## Task description
The listing below must be repeated word for word, with its images excluded.

## Data to examine
◇ ◇ ◇ ◇ ◇
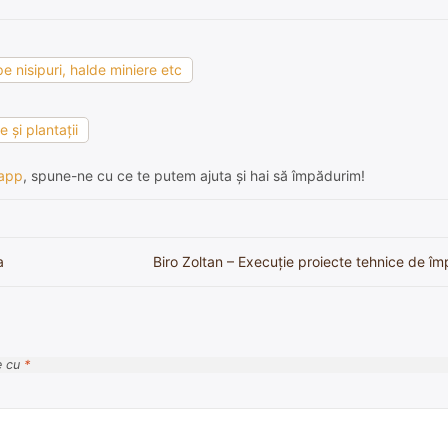
e nisipuri, halde miniere etc
 şi plantaţii
app
, spune-ne cu ce te putem ajuta și hai să împădurim!
a
Biro Zoltan – Execuție proiecte tehnice de îm
e cu
*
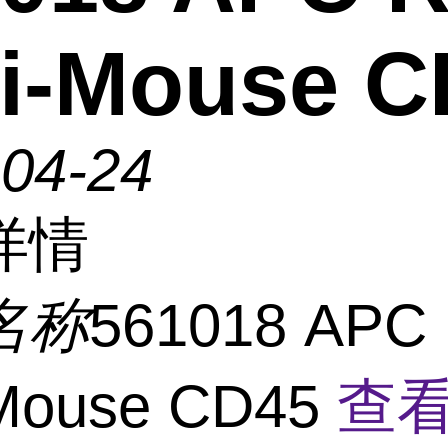
i-Mouse C
-04-24
详情
名称
561018 APC 
-Mouse CD45
查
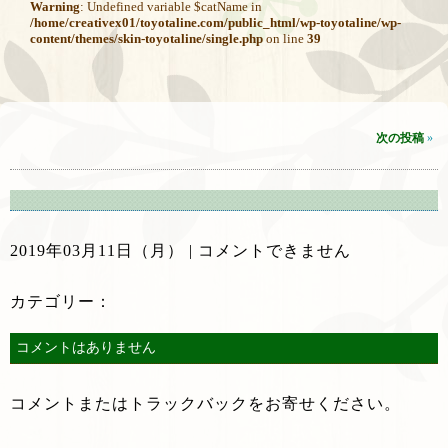
Warning
: Undefined variable $catName in
/home/creativex01/toyotaline.com/public_html/wp-toyotaline/wp-
content/themes/skin-toyotaline/single.php
on line
39
次の投稿
»
2019年03月11日（月） |
コメントできません
カテゴリー：
コメントはありません
コメントまたはトラックバックをお寄せください。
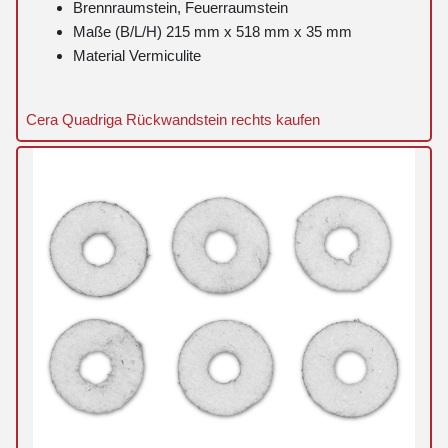
Brennraumstein, Feuerraumstein
Maße (B/L/H) 215 mm x 518 mm x 35 mm
Material Vermiculite
Cera Quadriga Rückwandstein rechts kaufen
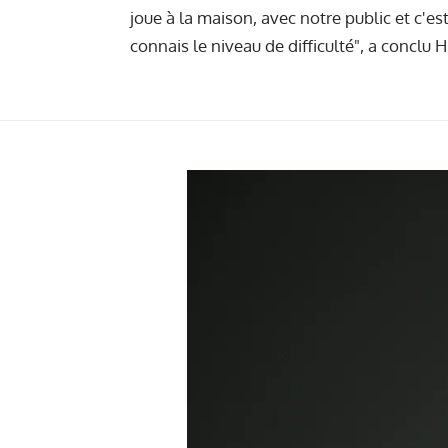
joue à la maison, avec notre public et c'es
connais le niveau de difficulté", a conclu H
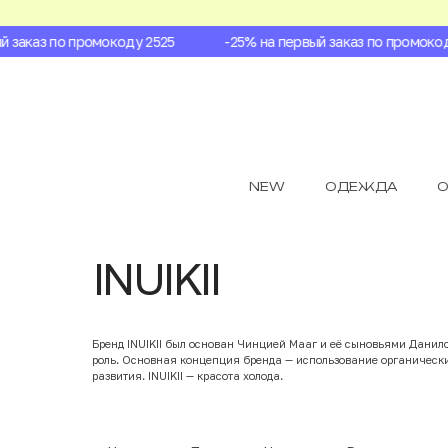
заказ по промокоду 2525
-25% на первый заказ по промокоду 
NEW
ОДЕЖДА
О
INUIKII
Бренд INUIKII был основан Чинцией Мааг и её сыновьями Данило
роль. Основная концепция бренда — использование органически
развития. INUIKII — красота холода.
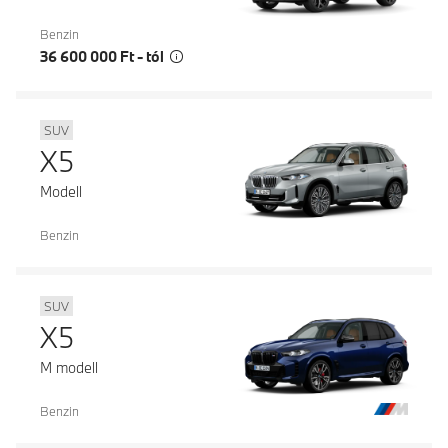
Benzin
36 600 000 Ft - tól
SUV
X5
Modell
Benzin
SUV
X5
M modell
Benzin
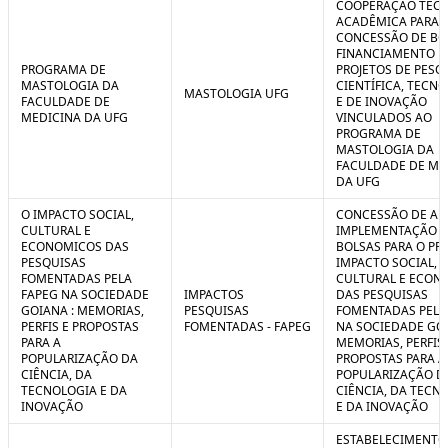
COOPERAÇÃO TÉCN
ACADÊMICA PARA 
CONCESSÃO DE BO
FINANCIAMENTO D
PROGRAMA DE
PROJETOS DE PESQ
MASTOLOGIA DA
CIENTÍFICA, TECN
MASTOLOGIA UFG
FACULDADE DE
E DE INOVAÇÃO
MEDICINA DA UFG
VINCULADOS AO
PROGRAMA DE
MASTOLOGIA DA
FACULDADE DE ME
DA UFG
O IMPACTO SOCIAL,
CONCESSÃO DE AUX
CULTURAL E
IMPLEMENTAÇÃO 
ECONOMICOS DAS
BOLSAS PARA O PR
PESQUISAS
IMPACTO SOCIAL,
FOMENTADAS PELA
CULTURAL E ECON
FAPEG NA SOCIEDADE
IMPACTOS
DAS PESQUISAS
GOIANA : MEMORIAS,
PESQUISAS
FOMENTADAS PELA
PERFIS E PROPOSTAS
FOMENTADAS - FAPEG
NA SOCIEDADE GOI
PARA A
MEMORIAS, PERFIS 
POPULARIZAÇÃO DA
PROPOSTAS PARA A
CIÊNCIA, DA
POPULARIZAÇÃO D
TECNOLOGIA E DA
CIÊNCIA, DA TECN
INOVAÇÃO
E DA INOVAÇÃO
ESTABELECIMENTO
◇ ◇ ◇ ◇ ◇
## Answer below
e nisipuri, halde miniere etc
 şi plantaţii
app
, spune-ne cu ce te putem ajuta și hai să împădurim!
a
Biro Zoltan – Execuție proiecte tehnice de îm
e cu
*
i-Mouse C
-04-24
详情
名称
561018 APC 
-Mouse CD45
查
Warning
: Undefined variable $catName in
/home/creativex01/toyotaline.com/public_html/wp-toyotaline/wp-
content/themes/skin-toyotaline/single.php
on line
39
次の投稿
»
2019年03月11日（月） |
コメントできません
カテゴリー：
コメントはありません
コメントまたはトラックバックをお寄せください。
Brennraumstein, Feuerraumstein
Maße (B/L/H) 215 mm x 518 mm x 35 mm
Material Vermiculite
Cera Quadriga Rückwandstein rechts kaufen
joue à la maison, avec notre public et c'es
connais le niveau de difficulté", a conclu H
заказ по промокоду 2525
-25% на первый заказ по промокоду 
NEW
ОДЕЖДА
О
INUIKII
Бренд INUIKII был основан Чинцией Мааг и её сыновьями Данило
роль. Основная концепция бренда — использование органически
развития. INUIKII — красота холода.
Benzin
36 600 000 Ft - tól
SUV
X5
Modell
Benzin
SUV
X5
M modell
Benzin
COOPERAÇÃO TÉCN
ACADÊMICA PARA 
CONCESSÃO DE BO
FINANCIAMENTO D
PROGRAMA DE
PROJETOS DE PESQ
MASTOLOGIA DA
CIENTÍFICA, TECN
MASTOLOGIA UFG
FACULDADE DE
E DE INOVAÇÃO
MEDICINA DA UFG
VINCULADOS AO
PROGRAMA DE
MASTOLOGIA DA
FACULDADE DE ME
DA UFG
O IMPACTO SOCIAL,
CONCESSÃO DE AUX
CULTURAL E
IMPLEMENTAÇÃO 
ECONOMICOS DAS
BOLSAS PARA O PR
PESQUISAS
IMPACTO SOCIAL,
FOMENTADAS PELA
CULTURAL E ECON
FAPEG NA SOCIEDADE
IMPACTOS
DAS PESQUISAS
GOIANA : MEMORIAS,
PESQUISAS
FOMENTADAS PELA
PERFIS E PROPOSTAS
FOMENTADAS - FAPEG
NA SOCIEDADE GOI
PARA A
MEMORIAS, PERFIS 
POPULARIZAÇÃO DA
PROPOSTAS PARA A
CIÊNCIA, DA
POPULARIZAÇÃO D
TECNOLOGIA E DA
CIÊNCIA, DA TECN
INOVAÇÃO
E DA INOVAÇÃO
ESTABELECIMENTO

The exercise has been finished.